2009/11/04

Orienteering in the morning

Orienteering is the outdoor map-following thing. You have a map in your hand, and you have a compass, and you go - you look or follow or seek - you might find (at least, you might find your way home). There's a whole U.S. Orienteering Foundation with teams, and events, and all kinds of stuff (who knew?), and there are lots of families who think a good time is had by all when they're all outdoors with maps and compasses. Orienteering is one thing I would put into our days if I had homeschooling to do over again. At the time, I didn't feel like I could find my own way down the hill and back with 100% accuracy, but I made the classic mistake of the homeschooling mom. I thought I had to be the expert before I could do something with my kids. (forehead slap goes here - and I wonder why I had to learn this basic truth of homeschooling over and over again. Somehow, I could never remember from one subject to the next that we learn with our kids more than we ever learned prior to them.)

Anyway, as I sit here on my first quiet and alone morning this month so far, listening to NPR, looking at the blogs my Bloglines web crawler found for me today, sipping my coffee and consuming my yogurt (aaaahhh....), I think about the fact that this is how my husband starts his days too. We have coffee and the news. The news and the croissants on Saturdays. The news and the coffee, the coffee and the news. I think we're getting oriented for the day. Starting the day without this period of calm re-orientation feels like being thrust into a course without a map. The compass part of it is the Morning Prayer Office - but the map for this world is in the news of the day somehow.
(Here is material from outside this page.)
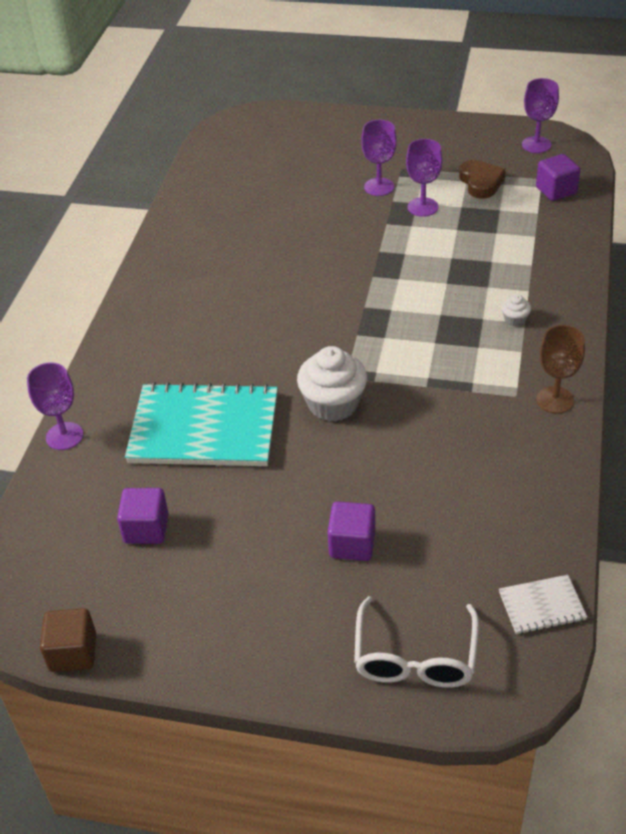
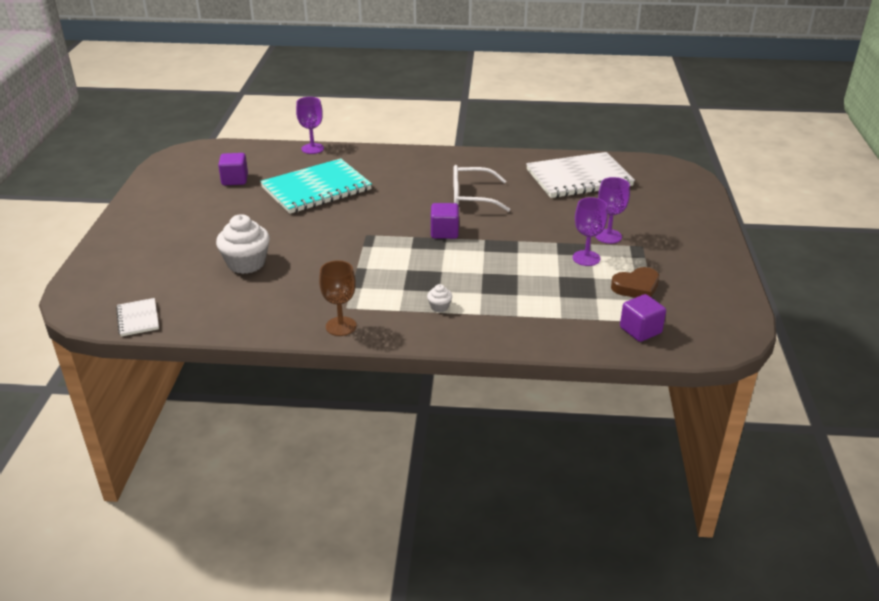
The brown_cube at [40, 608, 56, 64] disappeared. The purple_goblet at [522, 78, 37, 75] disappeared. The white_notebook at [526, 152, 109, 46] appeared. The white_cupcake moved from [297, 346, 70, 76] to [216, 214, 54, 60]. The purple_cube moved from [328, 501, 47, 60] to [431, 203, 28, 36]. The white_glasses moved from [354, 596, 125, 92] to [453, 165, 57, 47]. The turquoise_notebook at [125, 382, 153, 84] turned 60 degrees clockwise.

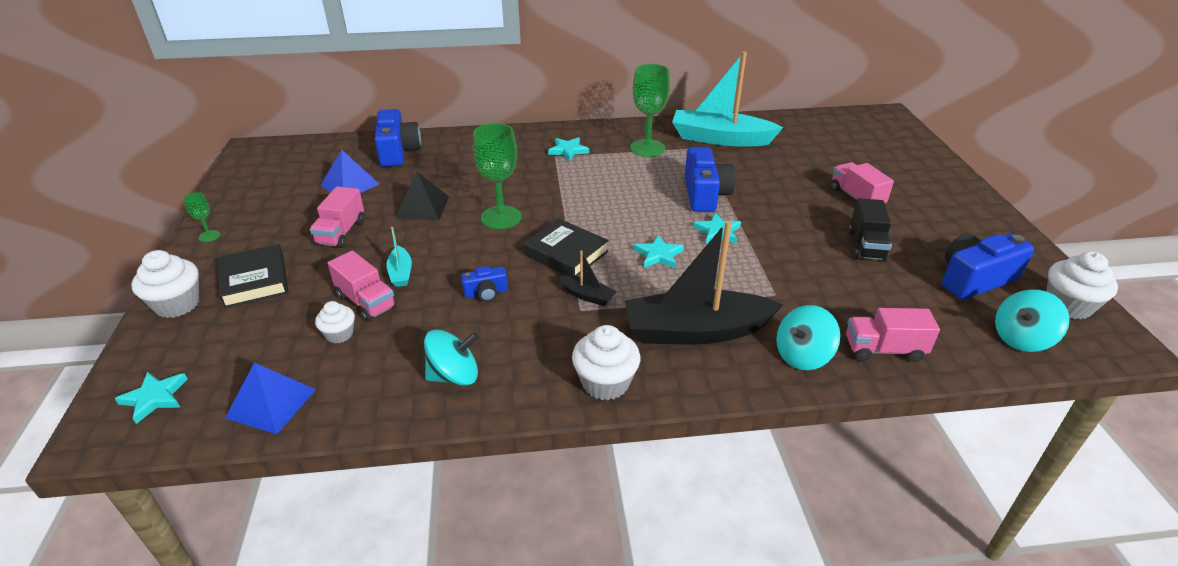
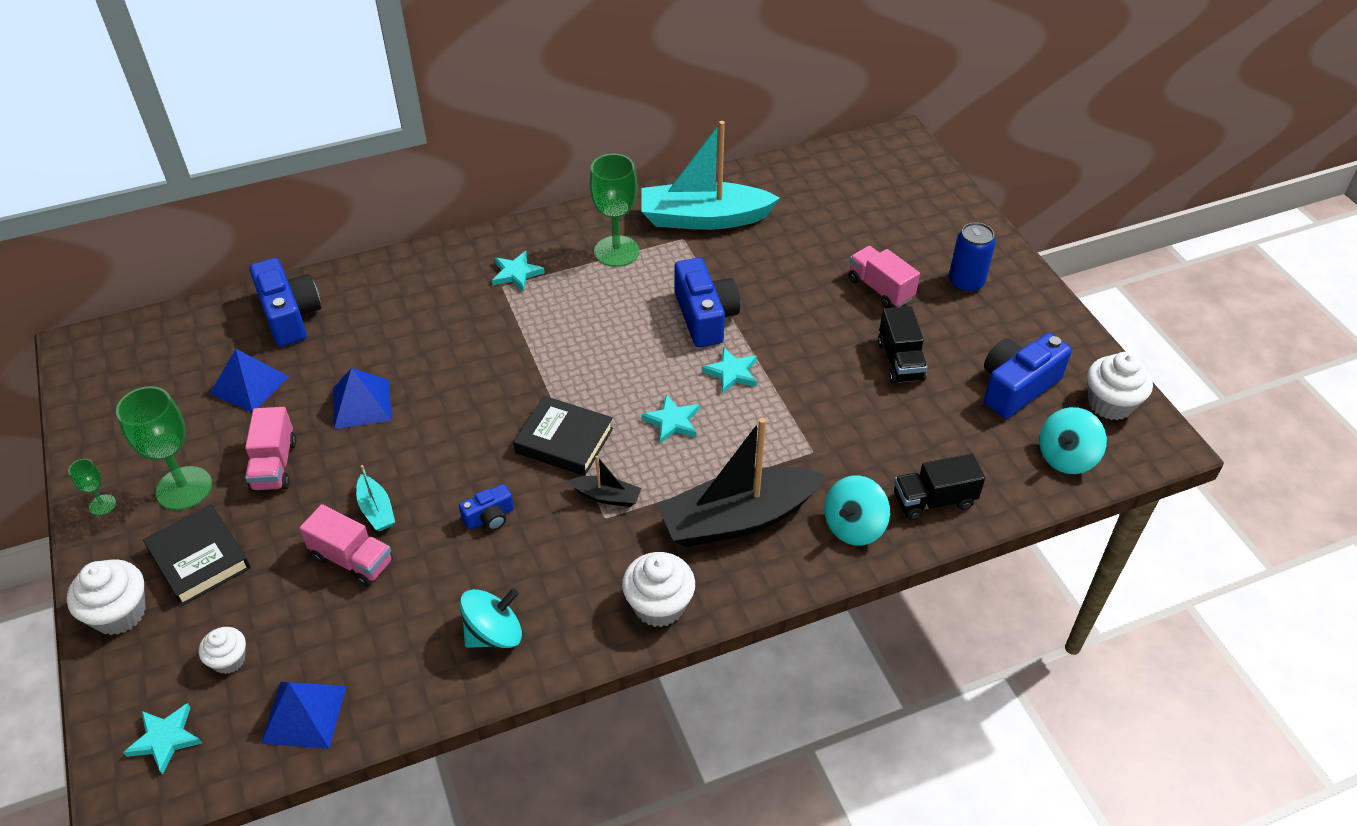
The blue_can at [949, 222, 47, 71] appeared. The white_cupcake moved from [315, 301, 40, 42] to [199, 627, 47, 47]. The green_goblet moved from [473, 123, 49, 106] to [116, 386, 96, 124]. The black_pyramid at [395, 171, 54, 49] became the blue_pyramid at [333, 368, 58, 61]. The pink_truck at [846, 308, 94, 54] became the black_truck at [894, 453, 91, 67].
Or, it is if we're home and not on vacation, anyway.I think I started this habit for myself on the pivotal, now ubiquitously mythical, and rude awakening that oriented the whole country on September 11 a few years back. Our country's map before that was rather frayed and fuzzed at the edges, with whole chunks coffee stained or missing altogether. We were living in Pleasantville where the end of Main Street was just the beginning again. Oddballs like military people or members of the Peace Corps had been bringing home stories from off the edges of the map, but nobody had to listen to them - before the towers fell, we didn't have to listen.
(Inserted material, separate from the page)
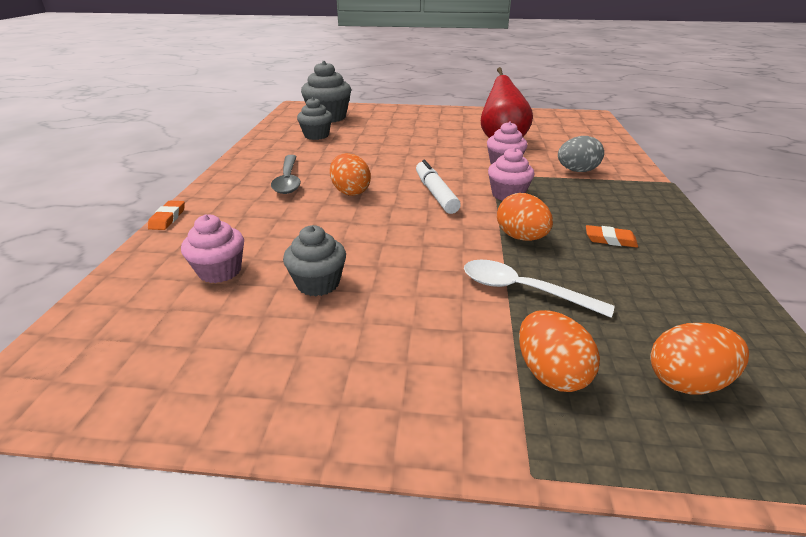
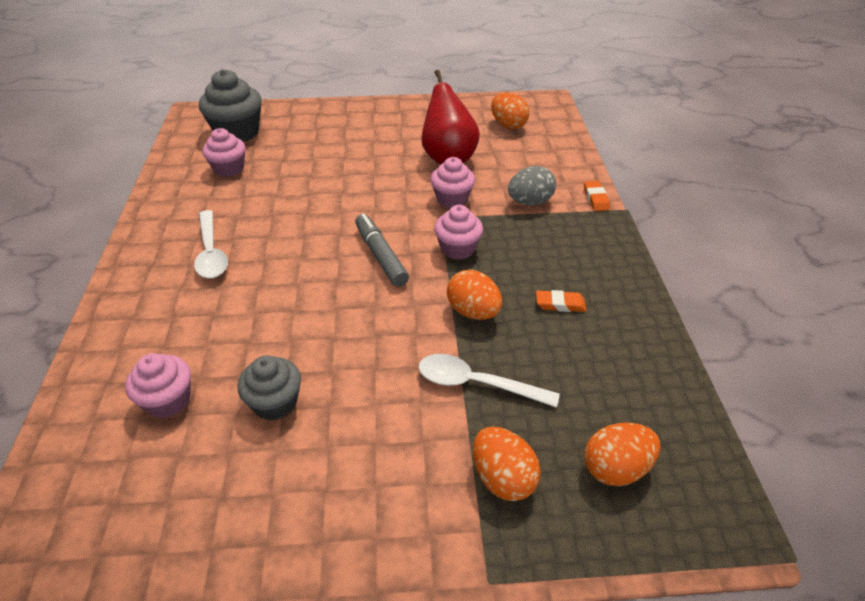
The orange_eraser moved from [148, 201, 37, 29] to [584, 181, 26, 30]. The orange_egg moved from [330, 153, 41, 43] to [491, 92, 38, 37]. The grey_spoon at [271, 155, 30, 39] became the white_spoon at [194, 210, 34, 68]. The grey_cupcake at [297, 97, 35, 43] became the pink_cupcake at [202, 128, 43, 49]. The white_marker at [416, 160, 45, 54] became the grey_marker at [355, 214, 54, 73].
But I don't listen to Morning Edition because I think there might be a disaster somewhere and I want to know about it. I'm not getting forewarned in order to be forearmed. Most stuff in life doesn't work like that anyway - a person can only "be prepared" for a limited number of things.

No, I listen in exactly the same way as I would take out a map before starting the car. I still do that. The availability of cell phones for getting other people to tell me where to turn, on-board navigation systems to read maps for me, and dumb luck notwithstanding, I still look at a map before I put the key in the ignition. I want to get oriented. Main Street does not end at the beginning, Madoff's auditor shoulda picked up the phone and at least asked a question or two, and I have serious doubts about the wonders of wine grown in Missouri. I just do. (New word for today: enologist)

And now I can work on some school stuff. I'm awake.